▶ _ACTIVITY_
Please take the lines from the one holding "works enabling strategic optimization for" through the one holding "using Campaign URL" in the data below and copy them exactly.

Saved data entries
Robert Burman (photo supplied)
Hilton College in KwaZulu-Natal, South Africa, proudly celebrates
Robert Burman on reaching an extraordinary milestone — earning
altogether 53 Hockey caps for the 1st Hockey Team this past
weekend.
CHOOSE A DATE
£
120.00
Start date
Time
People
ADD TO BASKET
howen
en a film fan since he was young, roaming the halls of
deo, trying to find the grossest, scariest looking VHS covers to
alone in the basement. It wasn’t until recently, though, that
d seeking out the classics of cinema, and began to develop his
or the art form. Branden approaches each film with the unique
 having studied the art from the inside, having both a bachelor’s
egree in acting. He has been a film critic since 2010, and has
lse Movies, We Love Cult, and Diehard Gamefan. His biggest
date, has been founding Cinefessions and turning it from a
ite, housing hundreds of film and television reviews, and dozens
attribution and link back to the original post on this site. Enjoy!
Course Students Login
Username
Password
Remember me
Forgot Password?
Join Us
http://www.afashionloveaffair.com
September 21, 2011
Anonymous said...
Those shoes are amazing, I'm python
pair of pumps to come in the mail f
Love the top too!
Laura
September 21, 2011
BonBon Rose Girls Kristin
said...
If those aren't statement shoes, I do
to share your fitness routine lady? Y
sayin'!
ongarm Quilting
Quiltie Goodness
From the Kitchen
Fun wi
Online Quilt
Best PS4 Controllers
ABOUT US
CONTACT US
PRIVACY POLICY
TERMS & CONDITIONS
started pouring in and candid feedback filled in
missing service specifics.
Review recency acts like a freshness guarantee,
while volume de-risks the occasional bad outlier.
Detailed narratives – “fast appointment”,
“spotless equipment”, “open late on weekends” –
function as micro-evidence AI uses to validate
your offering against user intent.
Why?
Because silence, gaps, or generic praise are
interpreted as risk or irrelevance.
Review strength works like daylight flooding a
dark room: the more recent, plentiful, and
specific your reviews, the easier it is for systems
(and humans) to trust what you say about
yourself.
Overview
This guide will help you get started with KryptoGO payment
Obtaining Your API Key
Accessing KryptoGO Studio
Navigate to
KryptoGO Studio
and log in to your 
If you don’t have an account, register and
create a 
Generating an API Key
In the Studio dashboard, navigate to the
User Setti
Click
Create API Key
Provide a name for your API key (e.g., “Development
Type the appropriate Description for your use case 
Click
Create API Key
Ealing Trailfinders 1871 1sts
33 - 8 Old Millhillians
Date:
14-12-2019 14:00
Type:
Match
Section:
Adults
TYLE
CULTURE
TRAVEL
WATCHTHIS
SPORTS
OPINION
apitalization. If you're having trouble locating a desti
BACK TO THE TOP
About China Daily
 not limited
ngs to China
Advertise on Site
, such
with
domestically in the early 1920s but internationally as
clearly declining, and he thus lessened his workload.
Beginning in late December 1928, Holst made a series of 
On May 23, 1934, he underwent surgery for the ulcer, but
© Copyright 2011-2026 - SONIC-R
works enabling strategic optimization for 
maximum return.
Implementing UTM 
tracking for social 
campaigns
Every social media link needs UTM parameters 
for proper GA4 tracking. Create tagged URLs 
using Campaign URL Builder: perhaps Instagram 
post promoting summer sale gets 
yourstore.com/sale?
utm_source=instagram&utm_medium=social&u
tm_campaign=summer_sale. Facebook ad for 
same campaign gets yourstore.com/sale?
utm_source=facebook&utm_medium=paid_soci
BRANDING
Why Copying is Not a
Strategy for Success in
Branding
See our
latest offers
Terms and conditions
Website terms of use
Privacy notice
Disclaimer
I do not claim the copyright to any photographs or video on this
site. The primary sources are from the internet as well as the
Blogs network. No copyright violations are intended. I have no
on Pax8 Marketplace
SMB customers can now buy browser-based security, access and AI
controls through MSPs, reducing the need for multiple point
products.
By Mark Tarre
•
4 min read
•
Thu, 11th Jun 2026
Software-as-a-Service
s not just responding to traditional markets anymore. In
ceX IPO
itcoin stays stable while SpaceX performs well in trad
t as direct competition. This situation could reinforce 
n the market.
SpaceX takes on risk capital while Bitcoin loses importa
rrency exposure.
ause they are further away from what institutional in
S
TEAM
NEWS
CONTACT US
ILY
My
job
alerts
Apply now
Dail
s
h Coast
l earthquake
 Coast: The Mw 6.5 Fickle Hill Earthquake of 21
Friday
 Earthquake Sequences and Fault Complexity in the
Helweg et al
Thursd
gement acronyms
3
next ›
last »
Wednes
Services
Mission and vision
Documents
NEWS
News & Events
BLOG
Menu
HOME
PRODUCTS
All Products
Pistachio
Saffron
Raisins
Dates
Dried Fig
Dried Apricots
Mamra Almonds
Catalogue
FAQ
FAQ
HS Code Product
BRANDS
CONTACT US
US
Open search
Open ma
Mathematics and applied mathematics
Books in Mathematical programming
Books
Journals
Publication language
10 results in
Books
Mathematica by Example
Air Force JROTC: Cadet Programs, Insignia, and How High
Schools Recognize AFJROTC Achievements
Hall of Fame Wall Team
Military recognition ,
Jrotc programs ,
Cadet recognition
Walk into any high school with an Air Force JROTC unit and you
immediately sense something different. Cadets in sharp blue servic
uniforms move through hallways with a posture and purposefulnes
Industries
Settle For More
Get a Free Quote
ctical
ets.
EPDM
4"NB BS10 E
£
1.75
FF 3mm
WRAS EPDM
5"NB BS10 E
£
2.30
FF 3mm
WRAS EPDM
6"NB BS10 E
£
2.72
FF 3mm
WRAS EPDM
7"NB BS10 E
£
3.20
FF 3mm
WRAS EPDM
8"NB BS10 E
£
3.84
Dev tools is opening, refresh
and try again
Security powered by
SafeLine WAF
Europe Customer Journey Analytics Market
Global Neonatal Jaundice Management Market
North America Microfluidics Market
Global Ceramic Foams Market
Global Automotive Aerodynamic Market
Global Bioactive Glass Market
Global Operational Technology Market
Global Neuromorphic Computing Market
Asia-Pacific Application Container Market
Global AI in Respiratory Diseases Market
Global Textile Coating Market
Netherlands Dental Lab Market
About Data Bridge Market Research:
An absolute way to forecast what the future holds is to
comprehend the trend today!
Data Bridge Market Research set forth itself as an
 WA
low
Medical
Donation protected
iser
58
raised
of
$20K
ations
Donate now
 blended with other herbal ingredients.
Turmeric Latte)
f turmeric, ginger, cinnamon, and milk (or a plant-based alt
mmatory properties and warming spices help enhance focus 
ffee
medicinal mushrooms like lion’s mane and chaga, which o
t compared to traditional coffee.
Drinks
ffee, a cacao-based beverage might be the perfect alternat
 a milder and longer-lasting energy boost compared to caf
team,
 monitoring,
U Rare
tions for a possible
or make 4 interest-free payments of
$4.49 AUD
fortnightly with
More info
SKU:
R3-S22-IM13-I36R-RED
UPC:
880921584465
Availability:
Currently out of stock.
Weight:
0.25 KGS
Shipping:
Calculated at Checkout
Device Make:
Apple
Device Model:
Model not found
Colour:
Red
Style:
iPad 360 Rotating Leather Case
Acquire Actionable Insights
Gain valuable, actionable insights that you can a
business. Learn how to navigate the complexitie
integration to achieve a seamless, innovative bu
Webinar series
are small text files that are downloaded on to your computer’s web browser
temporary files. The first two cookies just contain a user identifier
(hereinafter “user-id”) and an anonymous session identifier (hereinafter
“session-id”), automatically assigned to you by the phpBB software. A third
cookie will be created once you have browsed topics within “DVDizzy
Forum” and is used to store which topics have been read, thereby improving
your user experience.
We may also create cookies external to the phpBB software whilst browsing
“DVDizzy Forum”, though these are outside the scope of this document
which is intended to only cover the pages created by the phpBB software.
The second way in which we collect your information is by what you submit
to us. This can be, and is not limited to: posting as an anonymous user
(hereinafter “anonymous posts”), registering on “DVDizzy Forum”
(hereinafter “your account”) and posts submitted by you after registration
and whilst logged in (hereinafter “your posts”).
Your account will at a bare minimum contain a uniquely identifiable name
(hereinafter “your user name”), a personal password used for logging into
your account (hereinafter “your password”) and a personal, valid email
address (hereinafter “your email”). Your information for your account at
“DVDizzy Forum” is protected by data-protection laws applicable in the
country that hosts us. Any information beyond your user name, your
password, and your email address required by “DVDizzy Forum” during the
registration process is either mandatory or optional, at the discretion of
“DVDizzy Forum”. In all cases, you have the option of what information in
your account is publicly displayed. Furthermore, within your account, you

▶ _WRITTEN RESPONSE_
works enabling strategic optimization for 
maximum return.
Implementing UTM 
tracking for social 
campaigns
Every social media link needs UTM parameters 
for proper GA4 tracking. Create tagged URLs 
using Campaign URL Builder: perhaps Instagram 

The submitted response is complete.